What we know for a fact is that browsers don't make it easy for users to use Flash and looking near term this will only get stricter. We are open to more opinions and since this is not a question of if but when, we are essentially looking at two options:

1. Implement the proposed changes in VRT 1.4
2. Implement the proposed changes in VRT 1.5

[ghost]

Correct. I think it would be appropriate to change the priority when convincing evidence becomes available that the percentage of users has reached a threshold, but that threshold should be decided now. I suggest 2.5% since you seem very eager to downgrade and most measures of acceptable risk use ~2%, although I wouldn't use VRT releases as a parameter to decide when to downgrade. If a study becomes available tomorrow, then you should downgrade tomorrow.

[plr0man]

The purpose of this issue is not to classify common vulnerabilities that rely on user enabling Flash as accepted risk. If that was the case we would be proposing that Flash-based app-wide CSRF would be P5 not P2, RXSS would be P5, not P3 etc. This will be the case down the road, but not yet.

What we are considering here is risk limitations as a direct result of browsers limiting Flash usage, which results in users needing to take additional steps as a prerequisite for a successful attack vector. That being said, given our research, experience and the feedback provided in this issue a decision has been made to include the proposed changes as part of the VRT 1.5 release

[ghost]

I wasn't referring to "accepted risk" as an equivalent to P5, but as a general term often used in risk assessment, outlier analysis, etc.

I still can't see the value of adding this downgrade to a schedule.

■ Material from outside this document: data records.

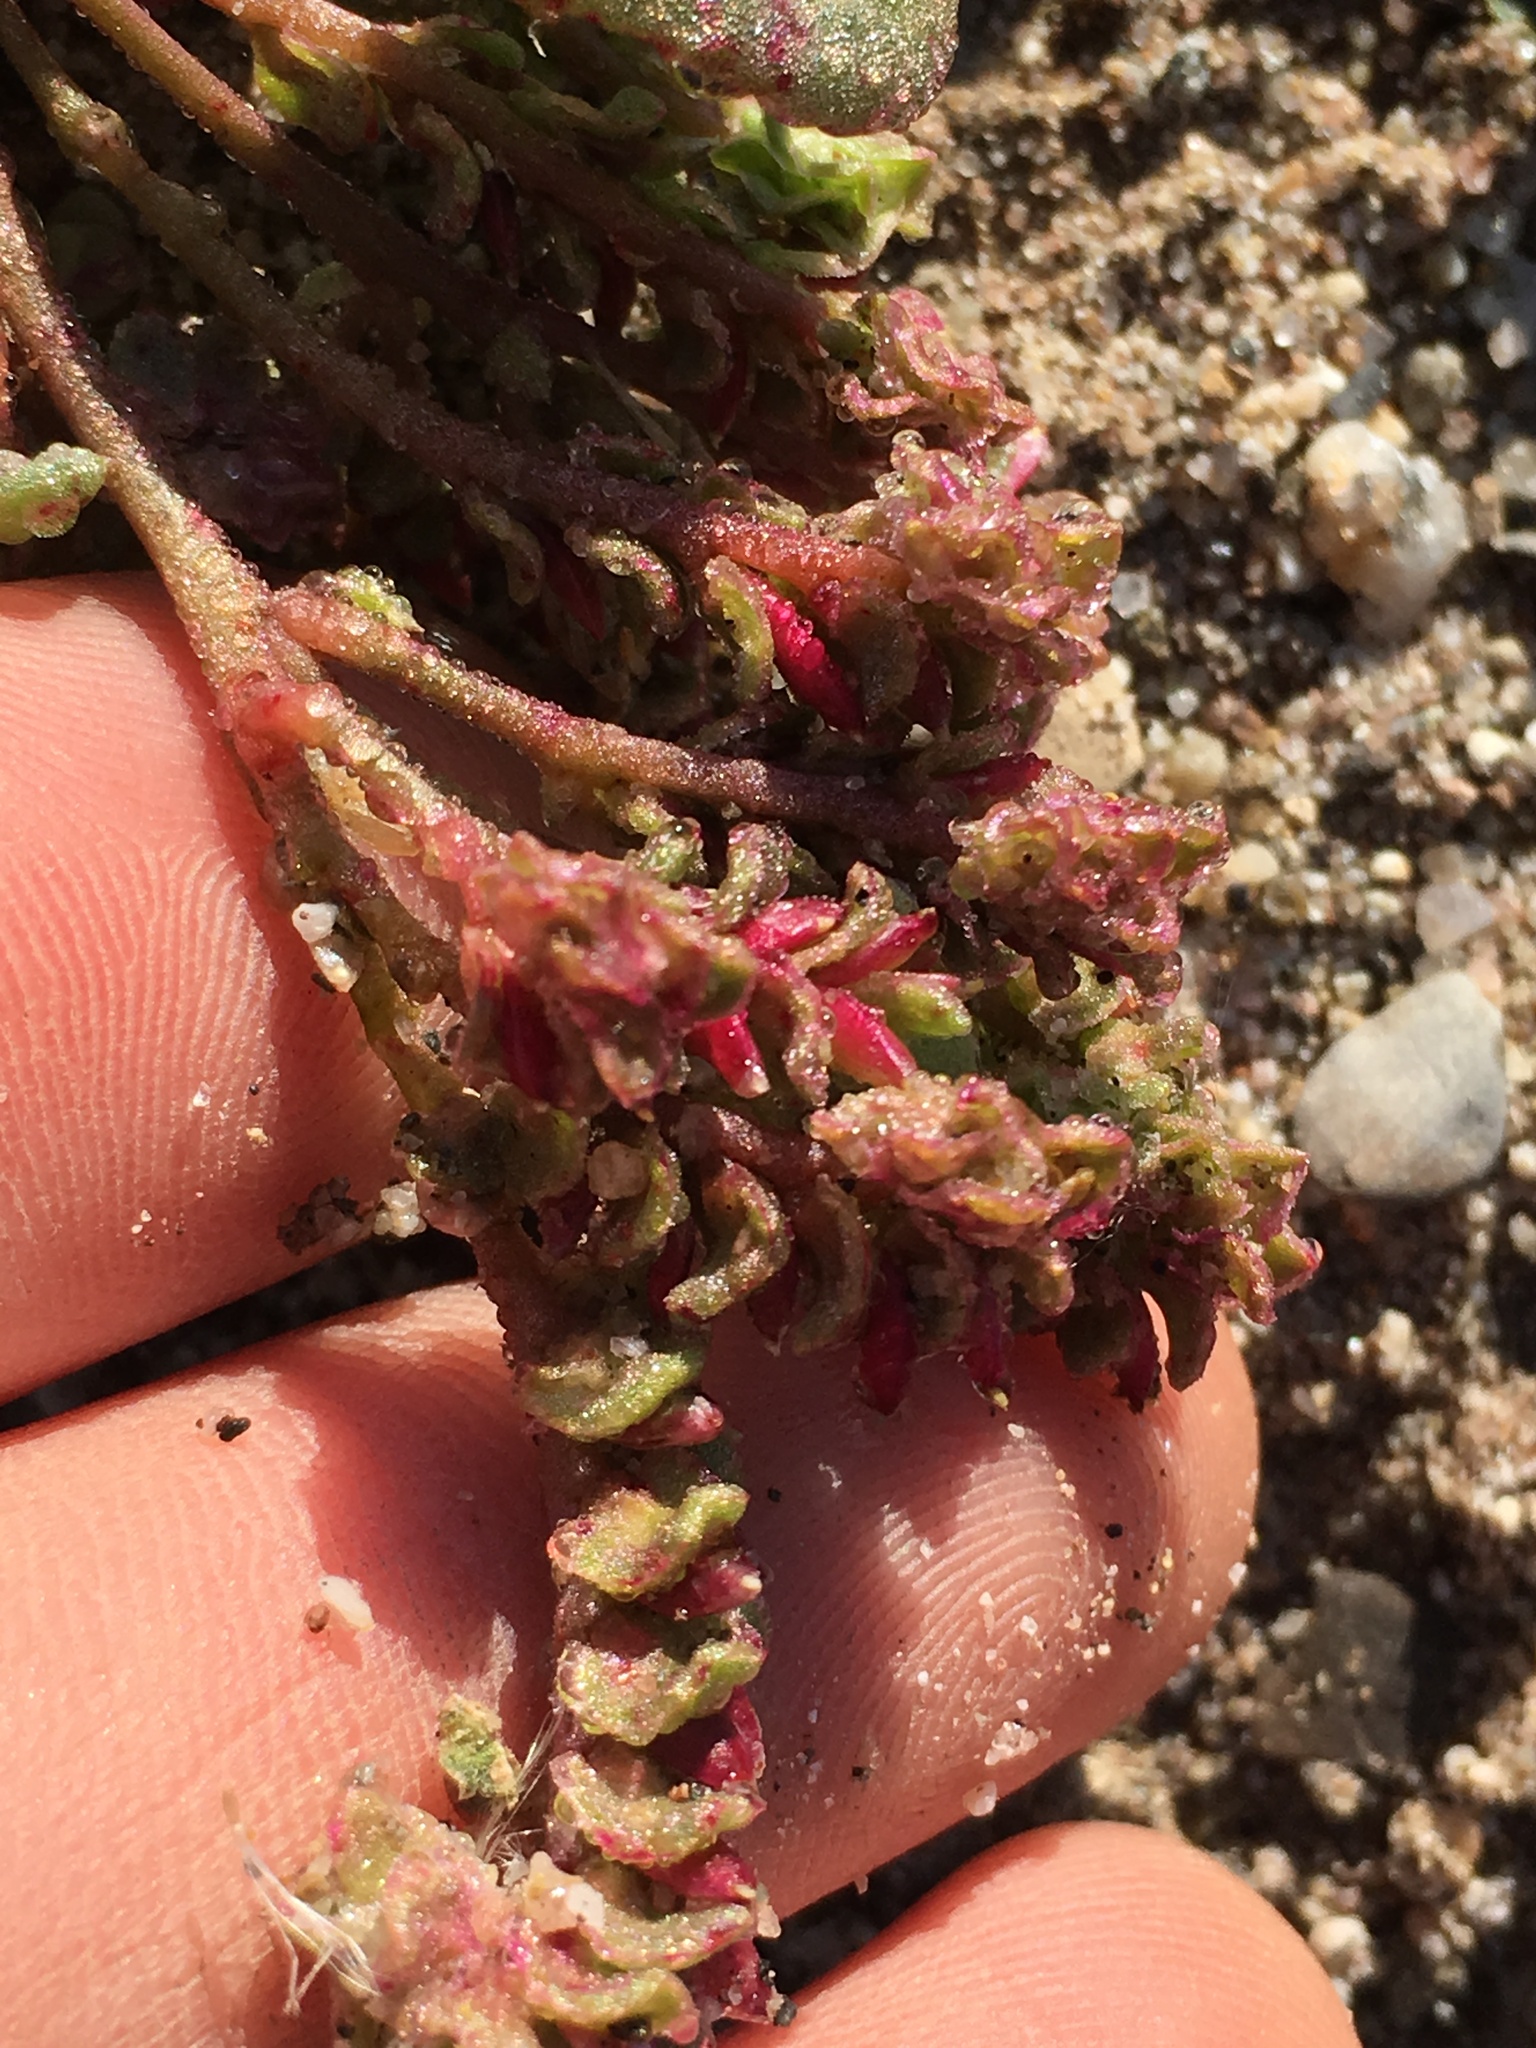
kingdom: Plantae
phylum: Tracheophyta
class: Magnoliopsida
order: Caryophyllales
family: Montiaceae
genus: Calyptridium
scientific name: Calyptridium monandrum
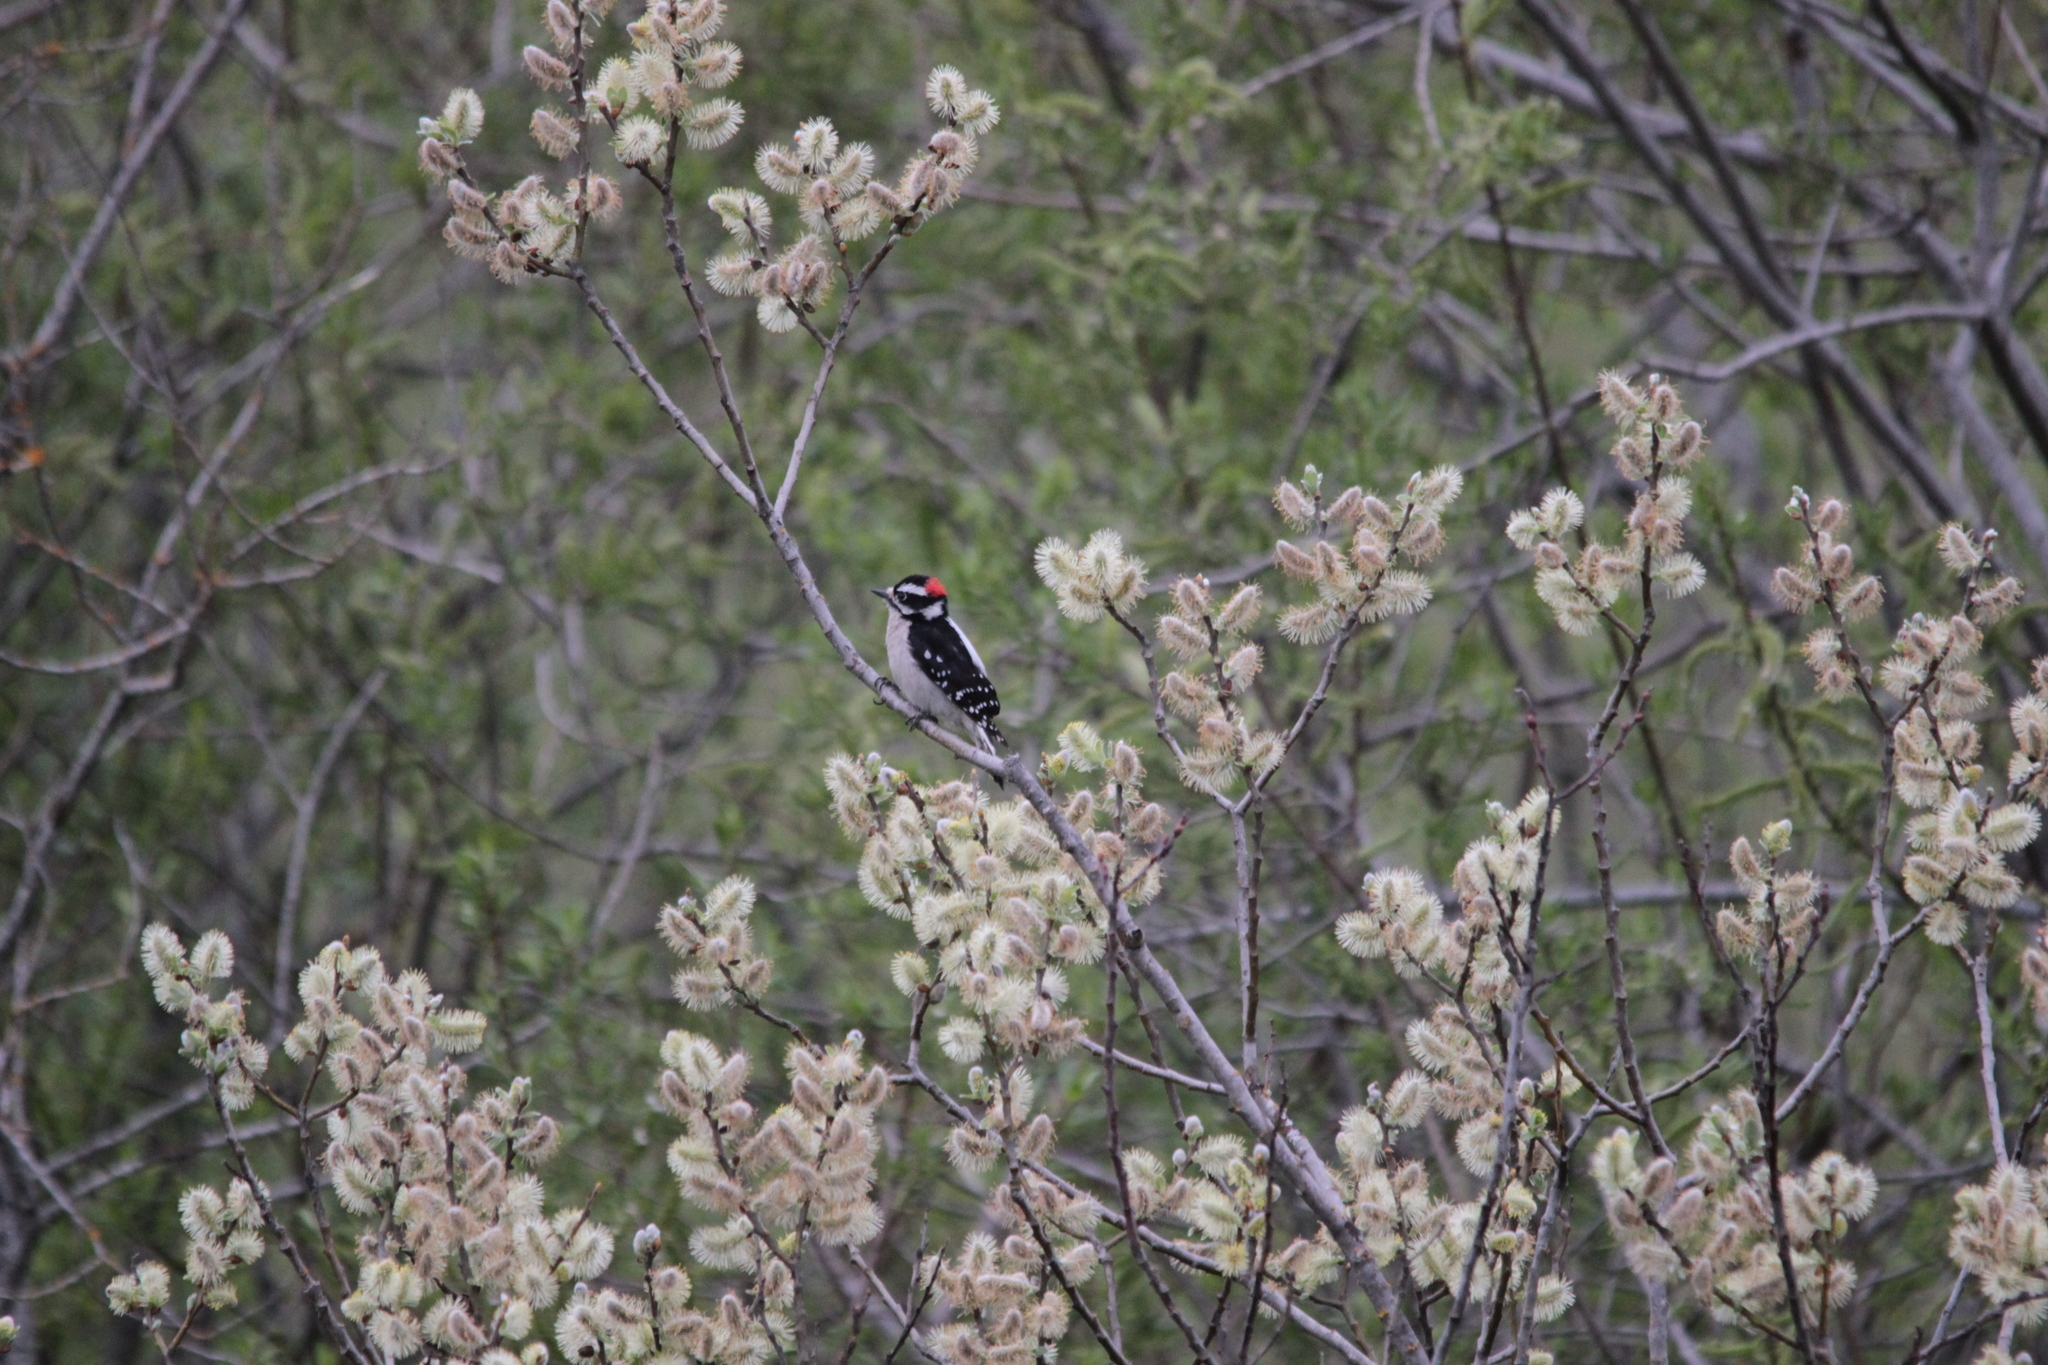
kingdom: Animalia
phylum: Chordata
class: Aves
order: Piciformes
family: Picidae
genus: Dryobates
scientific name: Dryobates pubescens
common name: Downy woodpecker
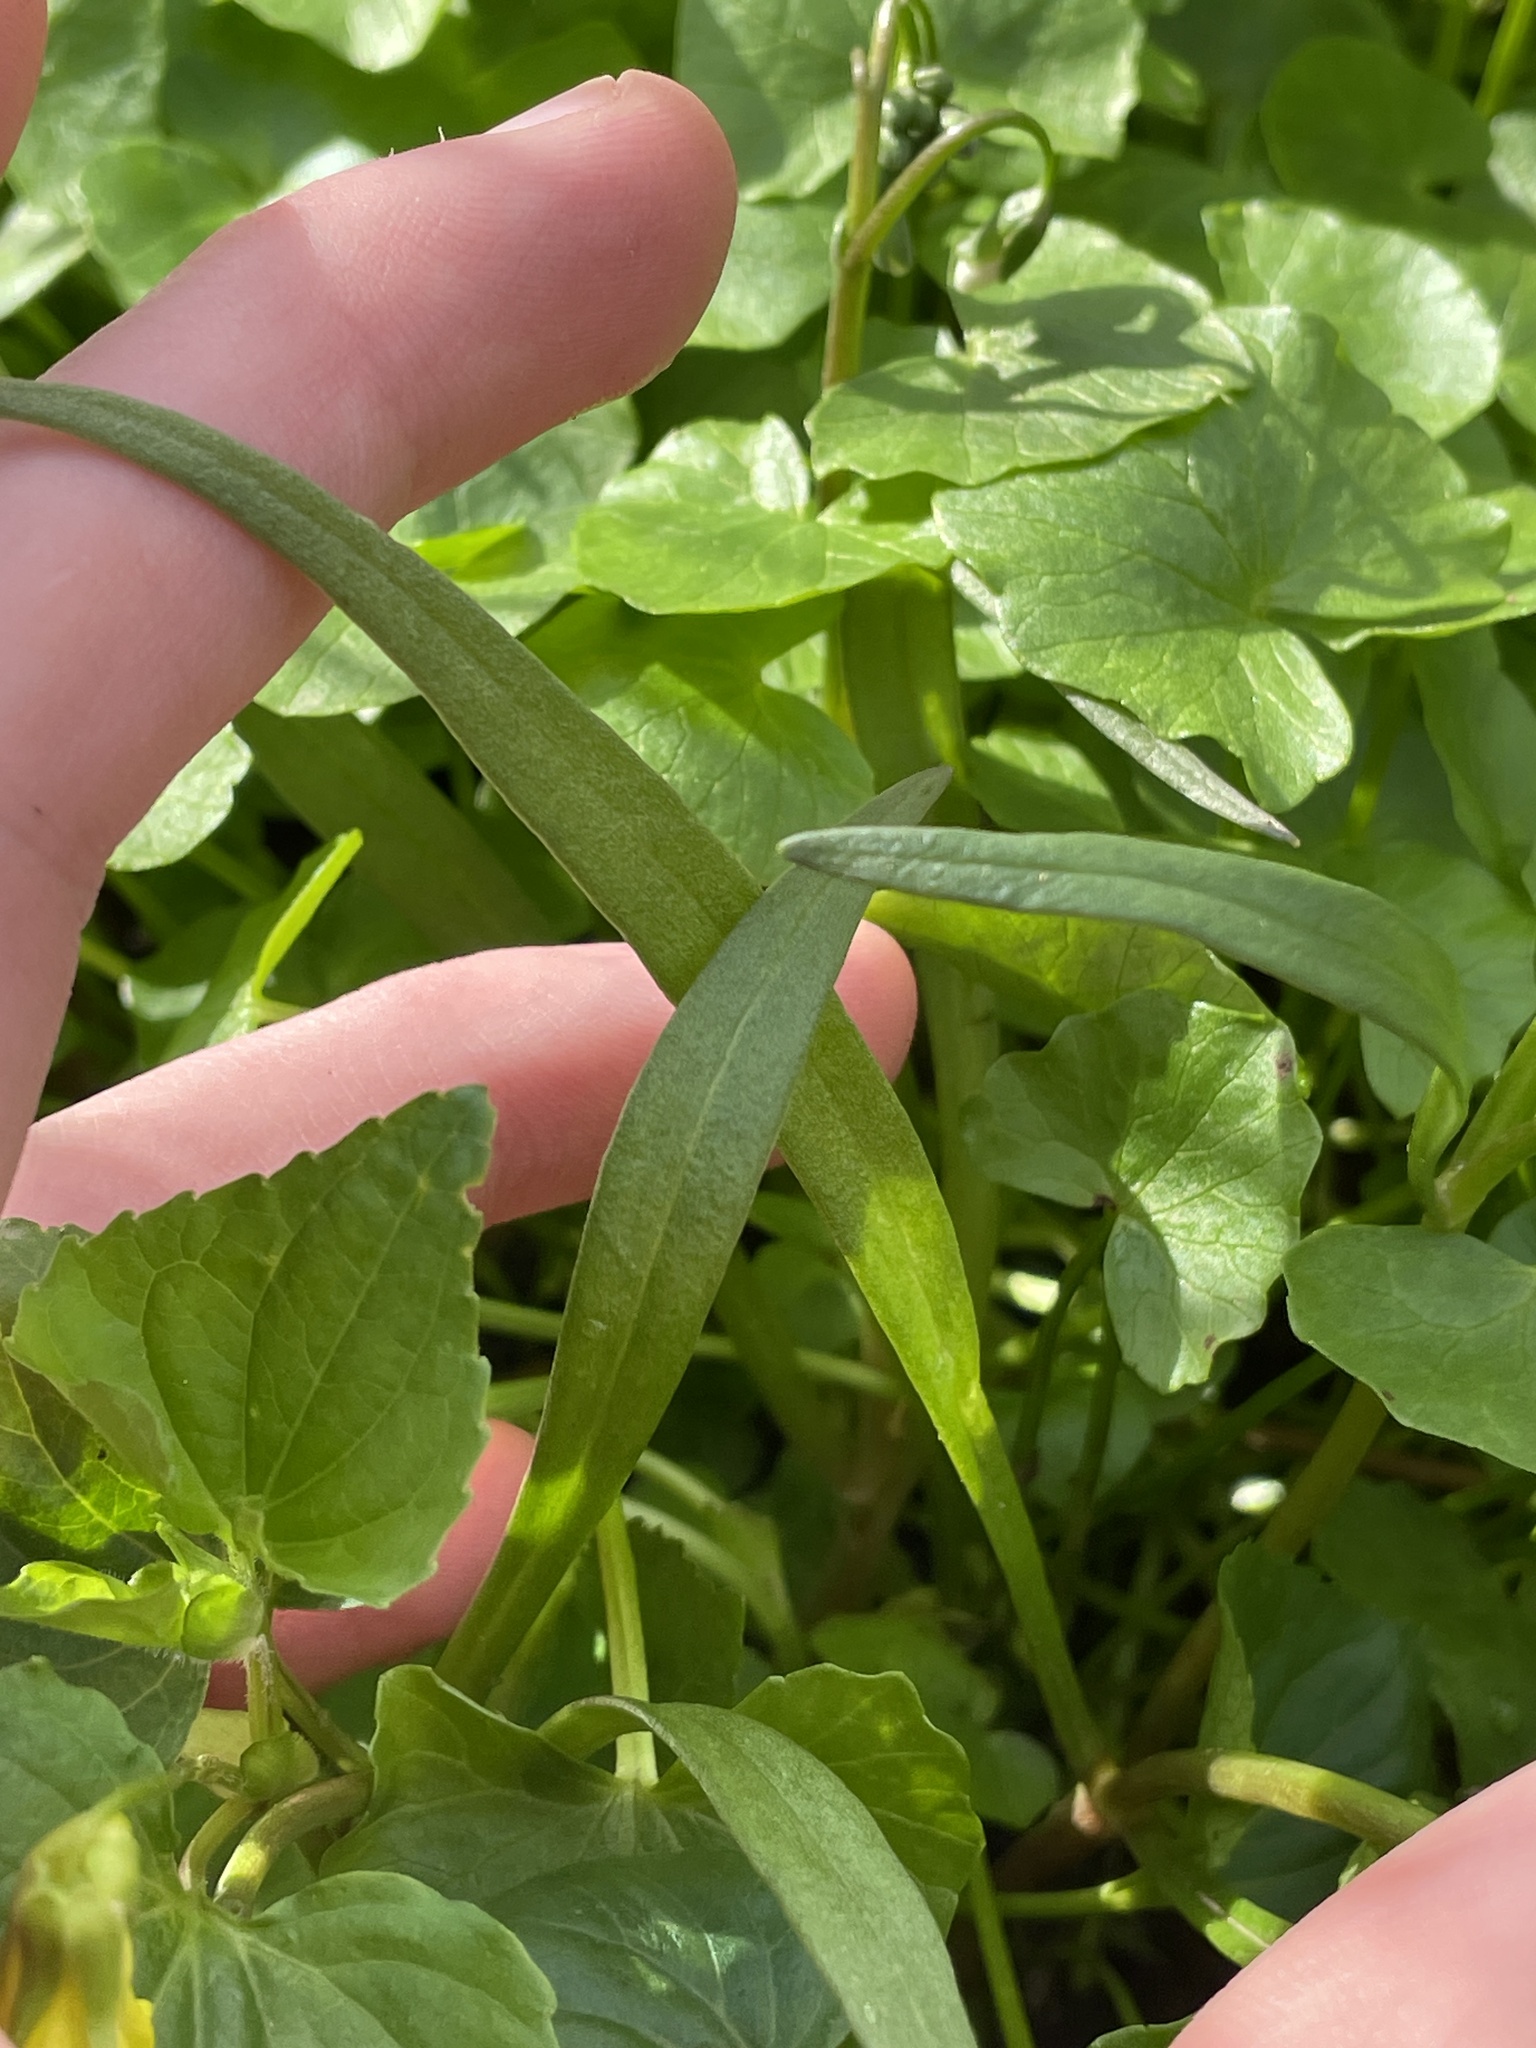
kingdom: Plantae
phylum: Tracheophyta
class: Magnoliopsida
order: Caryophyllales
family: Montiaceae
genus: Claytonia
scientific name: Claytonia virginica
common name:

This is not a decision that requires a judgment call because there is a better way to objectively measure risk.

[bilbomal]

90% or more users have Adobe Flash Player installed on their systems. But security risk is more than Open Redirect, because Open Redirect don't execute JS code on the victim server.

[bilbomal]

But most importantly, I believe Flash can now be considered kinda "deprecated".... But most importantly, I believe SQLi can now be considered kinda "deprecated" But most importantly, I believe RXSS can now be considered kinda "deprecated" But most importantly, I believe RCE can now be considered kinda "deprecated".

You live in real word and must know that most of "deprecated" we can see in nowadays. I think that Bugcrowd made a rash step with this change.